** start SELECTED TEXT **
Creating Heatmaps with Hierarchical Clustering

Before diving into our actual topic, let’s have an understanding of Heatmaps and Hierarchical Clustering.

Heatmaps

Heatmaps are a powerful data visualization tool that can reveal patterns, relationships, and similarities within large datasets. When combined with hierarchical clustering, they become even more insightful. In this brief article, we’ll explore how to create captivating heatmaps with hierarchical clustering in R programming.

Understanding Hierarchical Clustering

Hierarchical Clustering is a powerful data analysis technique used to uncover patterns, relationships, and structures within a dataset. It belongs to the family of unsupervised machine learning algorithms and is particularly useful in exploratory data analysis and data visualization. Hierarchical Clustering is often combined with heatmap visualizations, as demonstrated in this article, to provide a comprehensive understanding of complex datasets.

What is Hierarchical Clustering?

Hierarchical Clustering, as the name suggests, creates a hierarchical or tree-like structure of clusters within the data. It groups similar data points together, gradually forming larger clusters as it moves up the hierarchy. This hierarchical representation is often visualized as a dendrogram, which is a tree diagram that illustrates the arrangement of data points into clusters.
** end SELECTED TEXT **
*CHALLENGES*.
• 1. Please list the things the heatmap article says heatmaps can reveal within large datasets.
• 2. Carry the article on heatmaps and hierarchical clustering forward, starting right after its final sentence.
** start RECORDED INFORMATION **
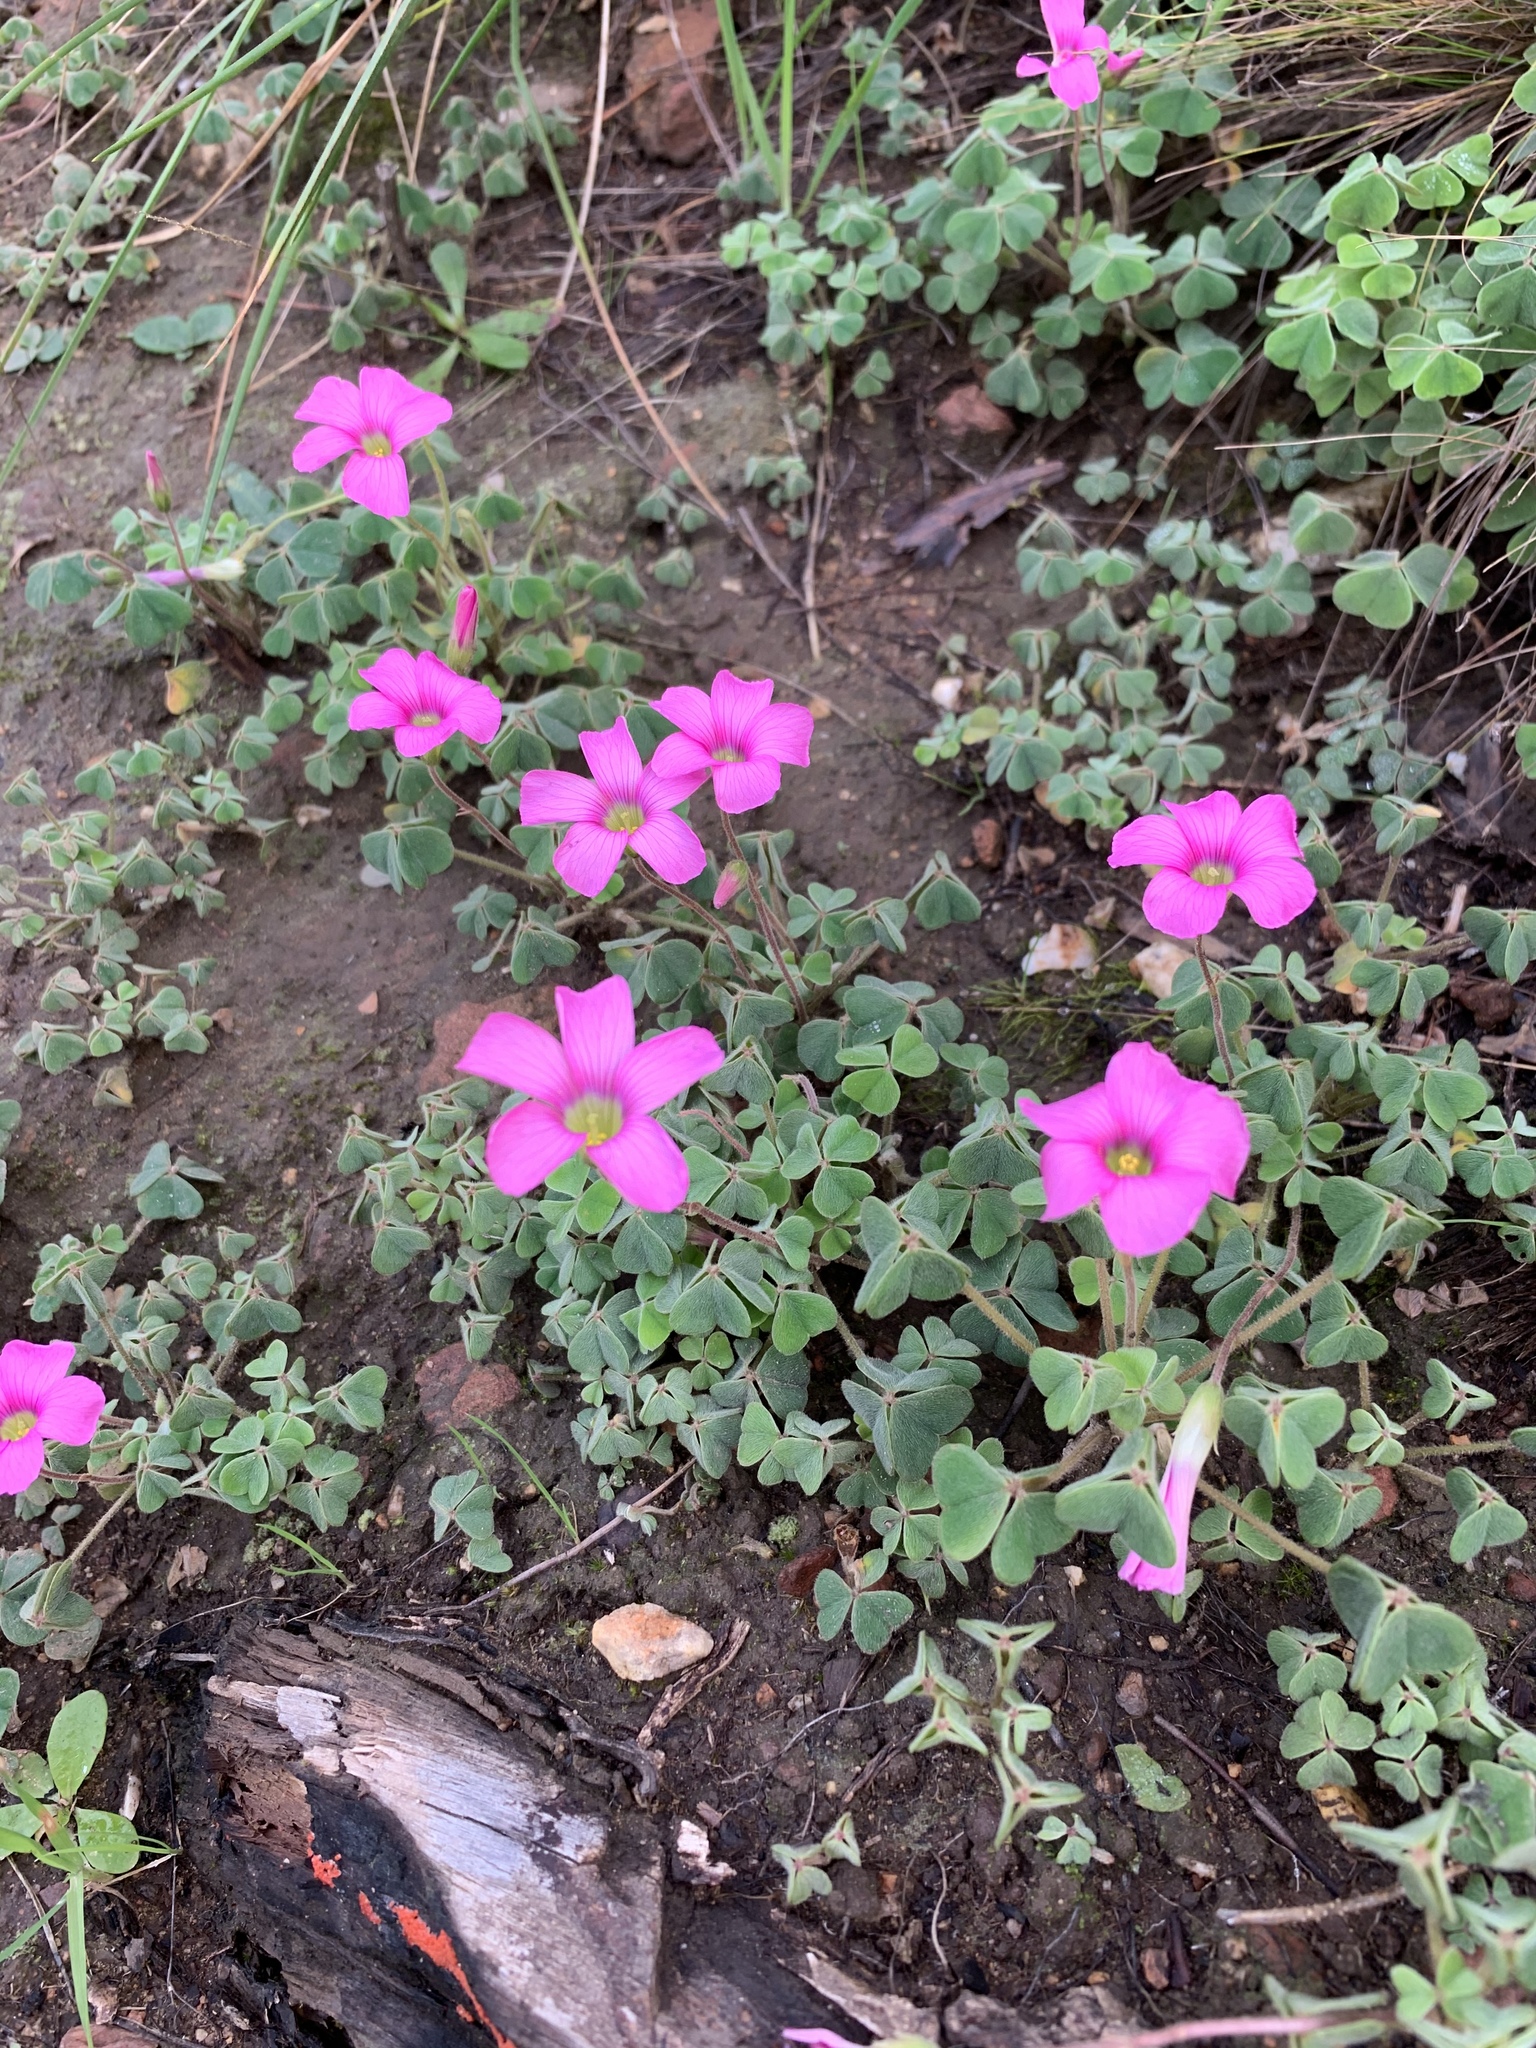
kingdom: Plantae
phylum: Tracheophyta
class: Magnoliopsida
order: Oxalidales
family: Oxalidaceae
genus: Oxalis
** end RECORDED INFORMATION **
** start RECORDED INFORMATION **
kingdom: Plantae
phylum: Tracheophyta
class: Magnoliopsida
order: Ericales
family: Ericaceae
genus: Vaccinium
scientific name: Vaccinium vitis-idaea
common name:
** end RECORDED INFORMATION **
*RESULTS FOR EACH TASK*.
• 1. Patterns, relationships, and similarities

• 2.
How Does Hierarchical Clustering Work?

Hierarchical Clustering can be performed in two main approaches: Agglomerative (bottom-up) and Divisive (top-down).

Agglomerative Hierarchical Clustering: This is the more commonly used approach. It starts with each data point as its own cluster and then iteratively merges the closest clusters until all data points belong to a single cluster. The choice of a distance metric to measure similarity between clusters and a linkage method to determine how to merge clusters are critical in this process.
Divisive Hierarchical Clustering: This approach takes the opposite route. It begins with all data points in one cluster and recursively divides them into smaller clusters based on dissimilarity. While it provides insights into the finest details of data, it is less commonly used in practice due to its computational complexity

Why Use Hierarchical Clustering?

Hierarchy of Clusters: Hierarchical Clustering provides a hierarchical view of how data points are related. This can be particularly useful when there are natural hierarchies or levels of similarity in the data.
Interpretability: The dendrogram generated by Hierarchical Clustering allows for easy interpretation. You can visually identify the number of clusters at different levels of the hierarchy.
No Need for Predefined Number of Clusters: Unlike some other clustering techniques that require you to specify the number of clusters in advance, Hierarchical Clustering doesn’t have this requirement. You can explore the data’s natural structure without making prior assumptions.

Getting Started

Before diving into the code, ensure you have the necessary packages installed. We’ll use the ‘ pheatmap ‘ package for heatmap visualization and ‘dendextend’ for dendrogram customization. If you haven’t already installed them, run the following commands:

install.packages("pheatmap")

install.packages("dendextend")

Load the required packages:

library(pheatmap)

library(dendextend)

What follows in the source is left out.